Now, just because you’ve shown up to a conversation on race, intersectionality, gender and the like does not mean that you’re off the hook and OK to check out mentally. The second super important pro tip is to really, seriously listen. Especially if you do not identify as a person of color, or someone affected by racism, sexism, poverty or whatever kind of marginalization it is that’s being discussed, this is your time to sit back and absorb what is being said, to really do your best to hear and understand experiences that are not your own, and to hone in on why these kinds of painful experiences happen in the first place. That’s the second tip: listen, absorb and reflect.

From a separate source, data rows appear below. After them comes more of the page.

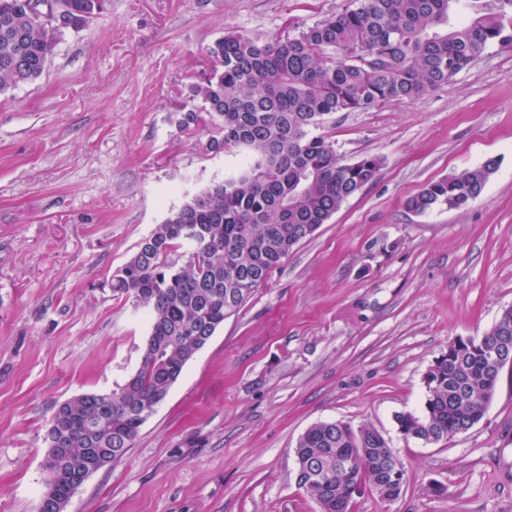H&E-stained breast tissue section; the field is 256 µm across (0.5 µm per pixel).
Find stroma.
<instances>
[{
  "instance_id": "35a3bbf8",
  "label": "stroma",
  "mask_w": 512,
  "mask_h": 512,
  "mask_svg": "<svg viewBox=\"0 0 512 512\" xmlns=\"http://www.w3.org/2000/svg\"><path fill=\"white\" fill-rule=\"evenodd\" d=\"M349 0H108L67 31L46 74L0 96V512H38L58 405L118 390L150 312L112 274L186 195L237 179L243 157L180 129L206 50L229 30L297 34ZM376 180L346 200L200 349L119 463L65 512H319L296 482L311 425L375 428L406 465L391 501L353 512H512V369L483 420L405 440L424 375L512 306V51L490 47L449 87L323 130ZM498 166L468 207L408 208L429 182Z\"/></svg>"
}]
</instances>
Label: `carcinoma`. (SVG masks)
I'll return each mask as SVG.
<instances>
[{
  "instance_id": "cac0c4a2",
  "label": "carcinoma",
  "mask_w": 512,
  "mask_h": 512,
  "mask_svg": "<svg viewBox=\"0 0 512 512\" xmlns=\"http://www.w3.org/2000/svg\"><path fill=\"white\" fill-rule=\"evenodd\" d=\"M107 0H0V95L39 80L59 39L100 15ZM512 50V0H352L295 36L256 40L228 31L207 48L211 68L190 87L181 129L207 120L210 152L246 153L241 175L171 211L111 279L113 296L150 309L138 369L114 394H84L56 407L48 453L60 460L44 491L99 457L126 456L142 424L224 319L239 311L272 271L341 205L375 181V156L345 163L322 128L338 112H368L453 82L485 50ZM202 101L197 107L195 101ZM494 158L427 184L408 207L462 209L483 192ZM182 252V265L171 255ZM480 339L512 344V306ZM479 349L437 359L424 376L419 412L395 416L398 430L425 444L472 429L499 381ZM306 467L296 480L320 512H343L337 469L360 453L355 475L373 481L394 450L366 425L321 422L298 438Z\"/></svg>"
}]
</instances>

My third and final tip is probably the most difficult of all the ally skills. It is striking the ever-elusive balance between speaking up and stepping down. What I mean by this is that, as allies, our task is to rise to the occasion and to call out when we see acts of racism, sexism, classism, homophobia, transphobia, etc. This is your time to shine with all that newfound knowledge you’ve just gained through tips one and two. Raise a discussion about how race operates in that text you just read for your University seminar. Have a heart-to-heart with your friends about that not-so-cool joke they just told about “being ghetto.” Report instances of discrimination to the school administration. Write to The Observer.
At the same time as you speak up, the key is knowing when it’s time to step down. As allies, we are constantly shifting roles according to context, between sitting back to listen to our peers and standing up when they need our support. As allies, we are constantly looking to learn and grow from people whose experiences may be vastly different from our own, so that we may be all the more effective when it is time to speak up.
I challenge you, aspiring allies of ND. #ItsTime to step it up by being present, truly listening and speaking out when duty calls.
Aniela Tyksinski is one of the organizers of We Stand For, a recently formed student activist group that mobilizes to promote the human dignity of those marginalized by our current political, cultural and social institutions. When she’s not instigating political conversations, Aniela enjoys hanging out with her beloved hermit crab, Lin-Manuel Miranda, and playing the ukulele (badly).
The views expressed in this column are those of the author and not necessarily those of The Observer.